# Input data:
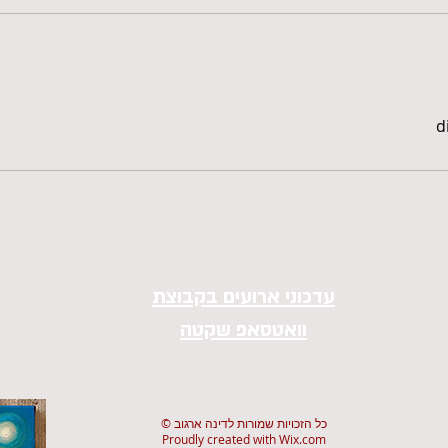
d
עדכוני ארועים בקבוצת
וואטסאפ שקטה
© כל הזכויות שמורות לדינה ארגוב
Proudly created with
Wix.com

# Exercise details:
Nothing but the lines from the one containing "עדכוני ארועים בקבוצת" to the end of the records above should appear, each copied exactly.

# Finished exercise:
עדכוני ארועים בקבוצת
וואטסאפ שקטה
© כל הזכויות שמורות לדינה ארגוב
Proudly created with
Wix.com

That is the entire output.